Do you ever wish there were more mainstream films centered on platonic friendships between men and women? Why or why not?

14 comments
  1. Yes, because there’s currently a popular (though false) belief that friendships with someone you theoretically have the capacity to become attracted to are doomed to fail or are insincere somehow, and media narratives could go a long way in shifting people’s thinking on that.

    Not only does the lack of awareness/acceptance of male/female friendship dynamics make them harder to achieve and to feel good about – it also contributes to people doing toxic shit like not “allowing” their partner to have friends of a different gender. This is abusive behavior under the guise of “normal” suspicion/possessiveness and it’s gross.

  2. Yes but they’d be unbelievable. Irl men always want more. They do from me anyway!

  3. I guess it depends on what you mean by “centered on” in your question. I think showing platonic relationships between people of all genders, sexualities, racial/ethnic/cultural groups, etc should be absolutely normal, but I wouldn’t go to see a film that’s specifically focused on centering a mixed gender friendship because that’s not the kind of film topic I seek out.

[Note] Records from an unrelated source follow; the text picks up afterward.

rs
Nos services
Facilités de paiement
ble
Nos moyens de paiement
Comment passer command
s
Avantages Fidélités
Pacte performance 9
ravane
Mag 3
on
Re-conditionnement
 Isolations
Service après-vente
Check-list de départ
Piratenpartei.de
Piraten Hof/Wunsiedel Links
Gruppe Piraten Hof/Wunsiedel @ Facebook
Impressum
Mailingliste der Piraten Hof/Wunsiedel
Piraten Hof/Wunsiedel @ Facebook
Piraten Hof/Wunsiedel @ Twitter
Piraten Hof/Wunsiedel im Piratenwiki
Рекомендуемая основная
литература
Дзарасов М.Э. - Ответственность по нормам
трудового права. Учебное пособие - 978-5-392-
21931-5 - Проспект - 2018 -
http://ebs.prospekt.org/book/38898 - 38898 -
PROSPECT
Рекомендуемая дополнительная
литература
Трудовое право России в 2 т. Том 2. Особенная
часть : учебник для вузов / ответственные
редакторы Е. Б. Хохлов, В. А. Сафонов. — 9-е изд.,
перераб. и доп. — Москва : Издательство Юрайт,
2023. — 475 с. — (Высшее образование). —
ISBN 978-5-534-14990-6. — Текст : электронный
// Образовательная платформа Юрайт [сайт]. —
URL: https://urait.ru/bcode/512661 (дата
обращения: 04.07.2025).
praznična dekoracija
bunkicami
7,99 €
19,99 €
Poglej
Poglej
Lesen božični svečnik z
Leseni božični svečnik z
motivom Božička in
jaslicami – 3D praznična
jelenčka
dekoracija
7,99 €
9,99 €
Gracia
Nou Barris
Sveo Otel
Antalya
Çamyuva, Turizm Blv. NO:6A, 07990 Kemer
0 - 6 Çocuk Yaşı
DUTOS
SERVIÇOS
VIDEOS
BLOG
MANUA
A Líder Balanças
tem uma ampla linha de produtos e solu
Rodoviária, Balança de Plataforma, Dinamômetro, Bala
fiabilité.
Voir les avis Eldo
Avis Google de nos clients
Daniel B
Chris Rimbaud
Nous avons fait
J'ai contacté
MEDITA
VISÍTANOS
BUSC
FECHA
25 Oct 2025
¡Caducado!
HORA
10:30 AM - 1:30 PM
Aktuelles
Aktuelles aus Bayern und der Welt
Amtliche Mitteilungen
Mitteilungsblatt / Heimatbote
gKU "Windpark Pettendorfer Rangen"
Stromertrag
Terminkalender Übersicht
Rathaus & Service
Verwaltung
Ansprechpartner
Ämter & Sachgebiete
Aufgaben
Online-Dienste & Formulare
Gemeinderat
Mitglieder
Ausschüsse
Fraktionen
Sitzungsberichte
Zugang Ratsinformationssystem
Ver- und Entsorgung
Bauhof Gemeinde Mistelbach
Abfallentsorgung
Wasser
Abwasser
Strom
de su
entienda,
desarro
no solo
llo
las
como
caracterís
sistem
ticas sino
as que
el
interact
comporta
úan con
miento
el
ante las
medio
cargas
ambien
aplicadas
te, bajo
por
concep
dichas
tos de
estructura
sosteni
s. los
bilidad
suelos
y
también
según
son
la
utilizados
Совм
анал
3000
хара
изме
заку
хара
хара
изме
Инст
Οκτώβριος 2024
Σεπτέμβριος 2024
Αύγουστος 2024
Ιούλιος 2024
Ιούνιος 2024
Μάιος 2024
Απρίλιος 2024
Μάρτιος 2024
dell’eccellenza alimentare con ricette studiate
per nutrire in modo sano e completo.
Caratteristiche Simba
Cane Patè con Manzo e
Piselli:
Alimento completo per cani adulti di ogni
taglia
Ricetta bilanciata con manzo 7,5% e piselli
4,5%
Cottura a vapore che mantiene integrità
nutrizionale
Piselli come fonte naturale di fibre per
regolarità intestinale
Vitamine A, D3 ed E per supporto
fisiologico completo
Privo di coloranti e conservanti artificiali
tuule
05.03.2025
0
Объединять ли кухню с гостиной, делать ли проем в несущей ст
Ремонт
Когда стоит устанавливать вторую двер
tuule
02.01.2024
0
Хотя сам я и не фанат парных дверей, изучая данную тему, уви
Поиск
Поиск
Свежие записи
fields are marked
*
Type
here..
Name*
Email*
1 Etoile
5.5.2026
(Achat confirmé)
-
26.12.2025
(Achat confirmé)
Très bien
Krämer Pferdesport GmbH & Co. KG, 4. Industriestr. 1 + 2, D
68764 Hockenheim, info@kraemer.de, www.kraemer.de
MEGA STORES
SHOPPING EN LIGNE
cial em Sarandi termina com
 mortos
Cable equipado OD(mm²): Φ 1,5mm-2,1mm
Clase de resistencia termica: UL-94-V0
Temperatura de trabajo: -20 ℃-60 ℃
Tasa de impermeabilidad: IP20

For me, the relationships between characters can add context to a story, but it’s not an interesting enough story on it’s own for me to want to watch it.

  4. Yes, especially if it’s not a straight woman and a gay guy, because those already exist and why that’s a cool friendship to have it gets repetitive and implies the only way men and women can be friends is if the man is essentially feminine, desexualized and not attracted to women.

    Generally, I’d love more movies that have strong bonds between characters who are not lovers and never will be

  5. Absolutely yes. Less unneccessary and bad romantic subplots, more power of friendship.

  6. This is why I watch the first Pacific Rim on repeat. Mako and Becket are platonic soul mates and showing how they develop such a loving and respectful relationship wiTHOUT making them kiss in the end makes my heart so happy. Plus all the cool robots fighting aliens stuff is great too.

  7. Hell, yes! Some of my best friendships have been with men, and I absolutely hate the “men and women can’t be friends” trope.

  8. Definitely. I think society needs to work much harder at normalizing the idea that men and women can just be friends sometimes. Men always want more in my experience and then I come away sad that I thought I had a friend but really I didn’t. I don’t know if portraying it in movies would make it better though.

  9. I think mainstream films need to focus more on human intimacy in all its forms, so yes.

  10. Yes, because there’s still too many people out there thinking that mixed-gender friendships aren’t real and maybe more representation in media would help normalize it, especially for young people in toxic environments.

  11. Yes because I have 0 interest in anything else. It wouldn’t matter though because people would sexualize any relationship

  12. I’m nuetral, I’m not sure if that would change the dynamic much better the opposite sex. I’m all for men and women being friends, and I notice women naturally do this. The men however, if they’re attracted to you it’s not as easy because some want more, whatever that is.

    Just from my experience, I have to have a stronger boundary with men. But a film is still nice to see to show it is possible.